I am trying to interpolate missing NA values within a data frame that is in "long-format," but am having trouble. Here is an example:
library(tidyverse)
library(zoo)
#step 1 - write data frame
df <- tibble(day=1:10,
walmart = c(1, 2, 3, 4, NA, NA, 7, 8 , 9, 10),
amazon= c(10, 15, 20, NA, 30, 35, 40, NA, 50, 55))
#step 2 - convert to long format
df <- df %>%
pivot_longer(cols= c(walmart, amazon),
names_to = "company",
values_to = "sales")
#step 3 - perform interpolation
df <- df %>%
mutate(sales=na.approx(sales))
Evidently, the interpolation is not taking into account the two different stores.

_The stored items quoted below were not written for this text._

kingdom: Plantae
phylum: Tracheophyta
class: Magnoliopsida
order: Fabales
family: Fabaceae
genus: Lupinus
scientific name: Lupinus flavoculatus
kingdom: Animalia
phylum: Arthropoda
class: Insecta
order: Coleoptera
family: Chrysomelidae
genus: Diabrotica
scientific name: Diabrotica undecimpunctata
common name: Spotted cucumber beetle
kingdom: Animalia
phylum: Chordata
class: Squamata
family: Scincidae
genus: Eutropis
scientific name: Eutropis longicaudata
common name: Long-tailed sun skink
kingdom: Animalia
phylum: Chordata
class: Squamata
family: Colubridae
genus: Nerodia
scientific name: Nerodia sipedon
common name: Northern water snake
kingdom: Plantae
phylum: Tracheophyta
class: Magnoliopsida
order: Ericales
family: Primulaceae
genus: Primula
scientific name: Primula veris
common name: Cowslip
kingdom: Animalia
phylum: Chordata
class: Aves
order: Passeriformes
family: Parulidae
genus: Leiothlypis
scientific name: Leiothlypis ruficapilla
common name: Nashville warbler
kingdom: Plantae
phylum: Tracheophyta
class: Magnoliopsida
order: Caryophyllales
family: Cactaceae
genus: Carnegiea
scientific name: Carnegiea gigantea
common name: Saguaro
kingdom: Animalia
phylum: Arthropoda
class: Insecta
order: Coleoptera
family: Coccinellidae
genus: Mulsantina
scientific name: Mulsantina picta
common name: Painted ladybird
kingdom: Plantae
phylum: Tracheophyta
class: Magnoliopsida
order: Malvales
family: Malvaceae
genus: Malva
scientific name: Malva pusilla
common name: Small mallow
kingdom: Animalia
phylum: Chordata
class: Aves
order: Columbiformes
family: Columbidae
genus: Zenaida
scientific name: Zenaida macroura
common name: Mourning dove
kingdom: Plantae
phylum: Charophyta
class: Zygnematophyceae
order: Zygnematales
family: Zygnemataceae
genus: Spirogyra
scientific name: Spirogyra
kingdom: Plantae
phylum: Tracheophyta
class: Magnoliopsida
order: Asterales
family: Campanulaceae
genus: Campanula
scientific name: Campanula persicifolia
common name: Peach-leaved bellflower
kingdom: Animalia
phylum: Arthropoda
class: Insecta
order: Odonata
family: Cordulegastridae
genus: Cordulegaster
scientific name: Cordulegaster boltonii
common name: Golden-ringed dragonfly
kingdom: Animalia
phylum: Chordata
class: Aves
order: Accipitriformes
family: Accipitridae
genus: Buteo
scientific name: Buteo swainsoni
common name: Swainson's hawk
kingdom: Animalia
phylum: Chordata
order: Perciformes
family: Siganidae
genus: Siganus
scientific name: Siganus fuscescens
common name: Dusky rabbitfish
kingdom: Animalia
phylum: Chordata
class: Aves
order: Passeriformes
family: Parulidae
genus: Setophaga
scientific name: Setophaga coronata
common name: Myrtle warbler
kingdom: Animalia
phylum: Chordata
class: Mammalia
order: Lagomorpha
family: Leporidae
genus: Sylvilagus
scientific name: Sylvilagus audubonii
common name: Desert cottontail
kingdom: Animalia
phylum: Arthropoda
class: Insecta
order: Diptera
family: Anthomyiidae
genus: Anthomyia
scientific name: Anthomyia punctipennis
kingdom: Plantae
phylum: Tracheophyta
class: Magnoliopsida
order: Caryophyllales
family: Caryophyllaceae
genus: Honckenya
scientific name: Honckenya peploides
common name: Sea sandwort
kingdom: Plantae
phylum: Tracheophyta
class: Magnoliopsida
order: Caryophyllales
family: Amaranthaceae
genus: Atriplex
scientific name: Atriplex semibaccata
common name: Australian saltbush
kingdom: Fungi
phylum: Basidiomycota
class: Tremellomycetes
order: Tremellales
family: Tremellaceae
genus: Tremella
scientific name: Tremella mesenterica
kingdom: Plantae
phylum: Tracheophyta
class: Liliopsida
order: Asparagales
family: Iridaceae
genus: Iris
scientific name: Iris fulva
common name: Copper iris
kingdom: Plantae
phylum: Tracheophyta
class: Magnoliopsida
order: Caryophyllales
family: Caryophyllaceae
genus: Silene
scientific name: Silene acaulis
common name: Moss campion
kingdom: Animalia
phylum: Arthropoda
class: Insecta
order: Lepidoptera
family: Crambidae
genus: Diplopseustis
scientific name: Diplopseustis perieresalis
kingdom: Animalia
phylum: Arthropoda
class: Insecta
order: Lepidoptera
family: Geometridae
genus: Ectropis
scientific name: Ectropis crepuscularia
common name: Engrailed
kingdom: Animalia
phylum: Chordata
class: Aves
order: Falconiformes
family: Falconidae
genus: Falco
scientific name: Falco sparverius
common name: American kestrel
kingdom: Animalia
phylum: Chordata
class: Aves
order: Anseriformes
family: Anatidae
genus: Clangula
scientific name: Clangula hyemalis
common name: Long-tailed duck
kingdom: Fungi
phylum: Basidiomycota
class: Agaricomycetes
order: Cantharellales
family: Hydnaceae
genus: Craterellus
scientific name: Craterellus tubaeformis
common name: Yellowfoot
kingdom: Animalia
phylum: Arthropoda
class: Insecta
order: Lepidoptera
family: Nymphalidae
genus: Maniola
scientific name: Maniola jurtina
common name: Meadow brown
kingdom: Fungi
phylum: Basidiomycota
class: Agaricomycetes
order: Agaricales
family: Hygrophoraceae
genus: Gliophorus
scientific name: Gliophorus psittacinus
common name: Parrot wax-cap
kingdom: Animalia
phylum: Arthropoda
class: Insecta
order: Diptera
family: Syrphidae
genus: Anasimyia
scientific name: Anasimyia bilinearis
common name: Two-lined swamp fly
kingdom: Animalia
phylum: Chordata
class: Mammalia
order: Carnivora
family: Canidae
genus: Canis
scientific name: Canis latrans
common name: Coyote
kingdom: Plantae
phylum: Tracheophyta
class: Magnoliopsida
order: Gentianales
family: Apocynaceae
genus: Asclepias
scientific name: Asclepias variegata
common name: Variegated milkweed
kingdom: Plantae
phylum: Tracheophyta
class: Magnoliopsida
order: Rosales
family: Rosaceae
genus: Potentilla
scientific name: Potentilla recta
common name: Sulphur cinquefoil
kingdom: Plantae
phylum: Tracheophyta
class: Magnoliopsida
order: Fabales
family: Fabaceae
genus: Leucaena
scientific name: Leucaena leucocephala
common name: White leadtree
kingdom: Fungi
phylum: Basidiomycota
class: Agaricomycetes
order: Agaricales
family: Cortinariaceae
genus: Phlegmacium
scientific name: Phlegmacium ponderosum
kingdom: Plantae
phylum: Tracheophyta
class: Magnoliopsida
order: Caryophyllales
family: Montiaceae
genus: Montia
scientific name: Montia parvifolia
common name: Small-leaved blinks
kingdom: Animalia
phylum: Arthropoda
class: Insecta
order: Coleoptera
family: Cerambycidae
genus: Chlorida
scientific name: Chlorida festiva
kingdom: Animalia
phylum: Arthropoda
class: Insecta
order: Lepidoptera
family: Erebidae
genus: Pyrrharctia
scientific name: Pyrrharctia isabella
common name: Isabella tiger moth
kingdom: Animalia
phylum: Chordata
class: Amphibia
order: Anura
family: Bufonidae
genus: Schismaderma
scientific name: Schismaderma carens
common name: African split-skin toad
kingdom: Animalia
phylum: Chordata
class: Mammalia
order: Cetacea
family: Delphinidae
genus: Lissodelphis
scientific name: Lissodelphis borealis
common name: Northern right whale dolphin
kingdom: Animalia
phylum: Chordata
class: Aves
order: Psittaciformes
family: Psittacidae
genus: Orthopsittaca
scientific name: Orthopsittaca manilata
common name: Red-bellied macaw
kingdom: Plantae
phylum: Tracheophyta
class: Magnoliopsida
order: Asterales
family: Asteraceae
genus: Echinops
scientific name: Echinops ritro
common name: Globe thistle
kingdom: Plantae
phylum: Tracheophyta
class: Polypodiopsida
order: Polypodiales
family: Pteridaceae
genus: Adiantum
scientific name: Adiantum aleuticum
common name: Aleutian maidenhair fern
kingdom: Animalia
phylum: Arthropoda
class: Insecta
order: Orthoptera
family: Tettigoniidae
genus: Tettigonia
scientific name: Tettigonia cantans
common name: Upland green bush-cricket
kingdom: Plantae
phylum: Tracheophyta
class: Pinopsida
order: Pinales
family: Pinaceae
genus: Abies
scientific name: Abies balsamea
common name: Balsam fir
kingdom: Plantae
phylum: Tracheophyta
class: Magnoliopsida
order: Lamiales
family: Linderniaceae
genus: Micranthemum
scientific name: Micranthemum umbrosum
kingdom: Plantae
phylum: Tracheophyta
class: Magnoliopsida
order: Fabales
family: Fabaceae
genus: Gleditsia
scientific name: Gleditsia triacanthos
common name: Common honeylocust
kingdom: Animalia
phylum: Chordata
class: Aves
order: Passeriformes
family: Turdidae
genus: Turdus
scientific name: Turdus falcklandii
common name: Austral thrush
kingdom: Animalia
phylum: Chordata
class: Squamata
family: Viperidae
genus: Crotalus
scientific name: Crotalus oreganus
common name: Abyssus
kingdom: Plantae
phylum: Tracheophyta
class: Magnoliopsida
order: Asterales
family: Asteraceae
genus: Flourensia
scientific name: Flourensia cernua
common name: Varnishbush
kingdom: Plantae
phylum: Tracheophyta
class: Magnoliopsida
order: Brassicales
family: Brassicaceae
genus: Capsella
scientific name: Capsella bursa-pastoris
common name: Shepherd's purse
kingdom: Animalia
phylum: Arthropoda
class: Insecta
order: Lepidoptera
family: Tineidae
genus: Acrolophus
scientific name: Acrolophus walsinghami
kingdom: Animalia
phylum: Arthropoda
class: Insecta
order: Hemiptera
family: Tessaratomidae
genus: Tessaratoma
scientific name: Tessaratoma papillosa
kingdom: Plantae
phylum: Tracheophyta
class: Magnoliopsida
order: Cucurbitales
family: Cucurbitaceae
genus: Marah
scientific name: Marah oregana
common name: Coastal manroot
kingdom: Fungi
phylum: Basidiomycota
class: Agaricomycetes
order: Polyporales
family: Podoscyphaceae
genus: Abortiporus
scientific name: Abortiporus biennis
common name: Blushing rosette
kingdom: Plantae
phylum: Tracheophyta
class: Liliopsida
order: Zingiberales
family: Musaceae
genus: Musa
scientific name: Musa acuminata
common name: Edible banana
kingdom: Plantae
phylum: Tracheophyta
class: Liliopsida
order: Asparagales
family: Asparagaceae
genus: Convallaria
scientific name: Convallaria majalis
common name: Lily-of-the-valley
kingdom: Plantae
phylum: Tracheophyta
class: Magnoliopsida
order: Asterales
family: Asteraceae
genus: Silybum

I would like to interpolate the missing values for walmart based on the surrounding values for walmart only, and the missing values for amazon based on the surrounding values for amazon only. I do recognize that performing the interpolation with the data in wide format (as it is after step 1) on each column (in this case walmart and amazon) is possible, but I am trying to avoid doing this with my actual data because a) there are thousands of "companies" and b) I want to interpolate several variables so by transposing the data I would just put myself back in the same position. Moreover, I don't thinking using group_by(company) will work because that yields a size error with na.approx. Is there a way to resolve this? Thank you very much.
Group by company
(not sales
):
df %>%
group_by(company) %>%
mutate(sales=zoo::na.approx(sales)) %>%
ungroup()
# # A tibble: 20 x 3
# day company sales
# <int> <chr> <dbl>
# 1 1 walmart 1
# 2 1 amazon 10
# 3 2 walmart 2
# 4 2 amazon 15
# 5 3 walmart 3
# 6 3 amazon 20
# 7 4 walmart 4
# 8 4 amazon 25
# 9 5 walmart 5
# 10 5 amazon 30
# 11 6 walmart 6
# 12 6 amazon 35
# 13 7 walmart 7
# 14 7 amazon 40
# 15 8 walmart 8
# 16 8 amazon 45
# 17 9 walmart 9
# 18 9 amazon 50
# 19 10 walmart 10
# 20 10 amazon 55
Since you're running into errors in your use, that suggests that you have NA
s on either end of a company's set of values. For instance,
df$amazon[10] <- NA
df
# # A tibble: 10 x 3
# day walmart amazon
# <int> <dbl> <dbl>
# 1 1 1 10
# 2 2 2 15
# 3 3 3 20
# 4 4 4 NA
# 5 5 NA 30
# 6 6 NA 35
# 7 7 7 40
# 8 8 8 NA
# 9 9 9 50
# 10 10 10 NA
df <- df %>%
pivot_longer(cols= c(walmart, amazon),
names_to = "company",
values_to = "sales")
df %>%
group_by(company) %>%
mutate(sales=zoo::na.approx(sales)) %>%
ungroup()
Error in `mutate()`:
# ! Problem while computing `sales = zoo::na.approx(sales)`.
# x `sales` must be size 10 or 1, not 9.
# i The error occurred in group 1: company = "amazon".
# Run `rlang::last_error()` to see where the error occurred.
The issue with this is that zoo::na.approx
is shortening your vector. Consider this:
zoo::na.approx(c(1,NA,3))
# [1] 1 2 3
zoo::na.approx(c(1,NA,3,NA))
# [1] 1 2 3
zoo::na.approx(c(1,NA,3,NA), na.rm=FALSE)
# [1] 1 2 3 NA
So add na.rm=FALSE
to your call to na.approx
:
df %>%
group_by(company) %>%
mutate(sales=zoo::na.approx(sales, na.rm = FALSE)) %>%
ungroup()
# A tibble: 20 x 3
# day company sales
# <int> <chr> <dbl>
# 1 1 walmart 1
# 2 1 amazon 10
# 3 2 walmart 2
# 4 2 amazon 15
# 5 3 walmart 3
# 6 3 amazon 20
# 7 4 walmart 4
# 8 4 amazon 25
# 9 5 walmart 5
# 10 5 amazon 30
# 11 6 walmart 6
# 12 6 amazon 35
# 13 7 walmart 7
# 14 7 amazon 40
# 15 8 walmart 8
# 16 8 amazon 45
# 17 9 walmart 9
# 18 9 amazon 50
# 19 10 walmart 10
# 20 10 amazon NA
Note that since this is doing interpolation, the NA
values outside of the known range will not be replaced. If you need that, consider what form of extrapolation you need.